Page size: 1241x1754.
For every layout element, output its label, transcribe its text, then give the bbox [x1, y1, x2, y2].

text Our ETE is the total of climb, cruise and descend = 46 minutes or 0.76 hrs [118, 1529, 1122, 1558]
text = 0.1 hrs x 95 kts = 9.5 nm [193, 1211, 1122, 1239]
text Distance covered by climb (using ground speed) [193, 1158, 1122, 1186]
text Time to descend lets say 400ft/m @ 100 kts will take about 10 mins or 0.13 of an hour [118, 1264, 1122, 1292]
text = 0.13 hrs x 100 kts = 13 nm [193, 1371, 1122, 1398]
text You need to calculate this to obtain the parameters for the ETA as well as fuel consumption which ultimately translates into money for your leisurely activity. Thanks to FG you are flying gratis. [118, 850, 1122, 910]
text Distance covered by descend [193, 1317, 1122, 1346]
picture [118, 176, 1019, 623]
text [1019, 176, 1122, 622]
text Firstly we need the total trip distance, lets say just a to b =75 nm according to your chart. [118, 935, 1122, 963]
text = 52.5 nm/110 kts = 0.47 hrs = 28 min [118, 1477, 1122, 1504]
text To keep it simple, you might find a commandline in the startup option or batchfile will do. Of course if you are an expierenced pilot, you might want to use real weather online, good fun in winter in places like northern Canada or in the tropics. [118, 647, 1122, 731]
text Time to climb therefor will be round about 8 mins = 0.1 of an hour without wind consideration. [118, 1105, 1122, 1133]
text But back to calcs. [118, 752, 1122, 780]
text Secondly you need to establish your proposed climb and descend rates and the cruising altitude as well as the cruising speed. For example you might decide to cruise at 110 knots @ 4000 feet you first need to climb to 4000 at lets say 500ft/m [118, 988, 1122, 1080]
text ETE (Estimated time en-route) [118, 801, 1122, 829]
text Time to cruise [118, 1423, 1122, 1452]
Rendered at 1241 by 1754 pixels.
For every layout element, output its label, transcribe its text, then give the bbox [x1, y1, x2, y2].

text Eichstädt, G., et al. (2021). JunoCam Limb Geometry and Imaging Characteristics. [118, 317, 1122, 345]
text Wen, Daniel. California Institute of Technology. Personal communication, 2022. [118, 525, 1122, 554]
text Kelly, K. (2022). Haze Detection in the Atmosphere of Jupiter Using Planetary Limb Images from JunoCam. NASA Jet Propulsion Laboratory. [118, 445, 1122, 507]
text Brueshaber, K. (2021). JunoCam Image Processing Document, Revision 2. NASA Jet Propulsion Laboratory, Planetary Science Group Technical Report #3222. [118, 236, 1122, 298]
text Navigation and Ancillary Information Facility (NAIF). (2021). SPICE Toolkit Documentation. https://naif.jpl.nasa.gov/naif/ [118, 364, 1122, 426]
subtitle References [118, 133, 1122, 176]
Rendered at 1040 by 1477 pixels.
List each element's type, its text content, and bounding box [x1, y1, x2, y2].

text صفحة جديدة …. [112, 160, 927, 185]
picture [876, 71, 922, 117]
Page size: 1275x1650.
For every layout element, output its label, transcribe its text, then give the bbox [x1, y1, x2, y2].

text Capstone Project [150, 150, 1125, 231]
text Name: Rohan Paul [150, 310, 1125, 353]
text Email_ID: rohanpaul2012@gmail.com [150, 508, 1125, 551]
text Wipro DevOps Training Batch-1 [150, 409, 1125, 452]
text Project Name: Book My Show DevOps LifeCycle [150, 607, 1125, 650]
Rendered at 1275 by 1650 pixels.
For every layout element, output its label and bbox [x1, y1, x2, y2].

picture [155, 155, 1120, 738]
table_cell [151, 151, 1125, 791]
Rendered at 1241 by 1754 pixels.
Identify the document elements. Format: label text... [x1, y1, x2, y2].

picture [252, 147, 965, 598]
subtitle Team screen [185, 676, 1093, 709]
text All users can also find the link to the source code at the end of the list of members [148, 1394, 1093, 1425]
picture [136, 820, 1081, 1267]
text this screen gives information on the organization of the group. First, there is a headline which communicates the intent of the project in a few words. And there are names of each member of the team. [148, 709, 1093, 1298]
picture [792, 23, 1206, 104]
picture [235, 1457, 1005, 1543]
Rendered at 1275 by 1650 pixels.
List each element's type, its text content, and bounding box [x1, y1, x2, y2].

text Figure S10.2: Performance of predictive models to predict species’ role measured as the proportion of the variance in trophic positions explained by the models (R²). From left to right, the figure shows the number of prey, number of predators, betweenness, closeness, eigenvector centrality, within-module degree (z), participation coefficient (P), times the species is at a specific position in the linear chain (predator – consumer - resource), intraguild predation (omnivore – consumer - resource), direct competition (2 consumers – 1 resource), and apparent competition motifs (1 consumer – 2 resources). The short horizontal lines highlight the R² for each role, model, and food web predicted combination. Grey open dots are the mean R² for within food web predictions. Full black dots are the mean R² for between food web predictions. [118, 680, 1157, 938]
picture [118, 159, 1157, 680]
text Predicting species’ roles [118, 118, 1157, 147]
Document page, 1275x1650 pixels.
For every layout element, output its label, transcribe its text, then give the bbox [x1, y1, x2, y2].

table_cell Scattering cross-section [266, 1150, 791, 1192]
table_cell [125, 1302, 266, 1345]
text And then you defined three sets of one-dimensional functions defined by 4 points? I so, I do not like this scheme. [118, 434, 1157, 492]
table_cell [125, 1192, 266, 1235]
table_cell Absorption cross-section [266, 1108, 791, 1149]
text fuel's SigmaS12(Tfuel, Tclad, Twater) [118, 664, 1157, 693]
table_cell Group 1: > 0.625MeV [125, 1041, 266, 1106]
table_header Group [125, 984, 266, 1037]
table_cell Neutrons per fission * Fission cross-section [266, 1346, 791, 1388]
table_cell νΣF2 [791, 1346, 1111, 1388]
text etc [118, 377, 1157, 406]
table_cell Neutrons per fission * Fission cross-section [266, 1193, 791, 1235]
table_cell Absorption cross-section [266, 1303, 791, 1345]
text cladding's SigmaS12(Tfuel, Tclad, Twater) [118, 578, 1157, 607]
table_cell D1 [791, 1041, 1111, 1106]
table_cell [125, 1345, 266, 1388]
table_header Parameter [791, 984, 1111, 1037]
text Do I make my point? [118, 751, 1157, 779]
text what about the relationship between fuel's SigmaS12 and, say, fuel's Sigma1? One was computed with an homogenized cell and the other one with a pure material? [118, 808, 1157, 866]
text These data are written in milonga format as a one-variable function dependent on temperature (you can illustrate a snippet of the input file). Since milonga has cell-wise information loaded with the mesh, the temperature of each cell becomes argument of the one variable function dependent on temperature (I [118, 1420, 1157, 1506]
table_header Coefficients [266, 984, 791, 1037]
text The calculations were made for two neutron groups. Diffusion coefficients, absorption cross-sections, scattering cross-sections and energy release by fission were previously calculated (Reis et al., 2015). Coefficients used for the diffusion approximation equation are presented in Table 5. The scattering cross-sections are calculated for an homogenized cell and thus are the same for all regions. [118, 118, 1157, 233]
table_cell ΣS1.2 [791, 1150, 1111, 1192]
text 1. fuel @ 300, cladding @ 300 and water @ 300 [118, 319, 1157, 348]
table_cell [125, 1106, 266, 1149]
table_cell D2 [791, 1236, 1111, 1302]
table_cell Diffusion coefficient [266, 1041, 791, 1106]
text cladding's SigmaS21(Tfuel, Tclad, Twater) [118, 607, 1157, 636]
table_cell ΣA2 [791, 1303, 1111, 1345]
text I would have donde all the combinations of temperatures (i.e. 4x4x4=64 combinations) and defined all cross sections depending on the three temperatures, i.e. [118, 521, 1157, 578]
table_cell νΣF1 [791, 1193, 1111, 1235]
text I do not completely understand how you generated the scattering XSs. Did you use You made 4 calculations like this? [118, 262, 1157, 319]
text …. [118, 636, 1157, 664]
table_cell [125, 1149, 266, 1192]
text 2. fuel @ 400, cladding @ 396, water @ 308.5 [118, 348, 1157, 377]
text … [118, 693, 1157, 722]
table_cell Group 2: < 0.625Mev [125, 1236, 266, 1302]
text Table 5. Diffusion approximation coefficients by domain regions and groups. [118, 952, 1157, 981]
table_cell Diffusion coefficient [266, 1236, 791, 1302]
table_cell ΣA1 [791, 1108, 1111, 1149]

———

# What you should do
Quote the lines exactly, starting at the line that contains "Page size: 1275x1650." and ending at the line that contains "table_cell [151, 151, 1125, 791]".

# Exercise solution
Page size: 1275x1650.
For every layout element, output its label, transcribe its text, then give the bbox [x1, y1, x2, y2].

text Capstone Project [150, 150, 1125, 231]
text Name: Rohan Paul [150, 310, 1125, 353]
text Email_ID: rohanpaul2012@gmail.com [150, 508, 1125, 551]
text Wipro DevOps Training Batch-1 [150, 409, 1125, 452]
text Project Name: Book My Show DevOps LifeCycle [150, 607, 1125, 650]
Rendered at 1275 by 1650 pixels.
For every layout element, output its label and bbox [x1, y1, x2, y2].

picture [155, 155, 1120, 738]
table_cell [151, 151, 1125, 791]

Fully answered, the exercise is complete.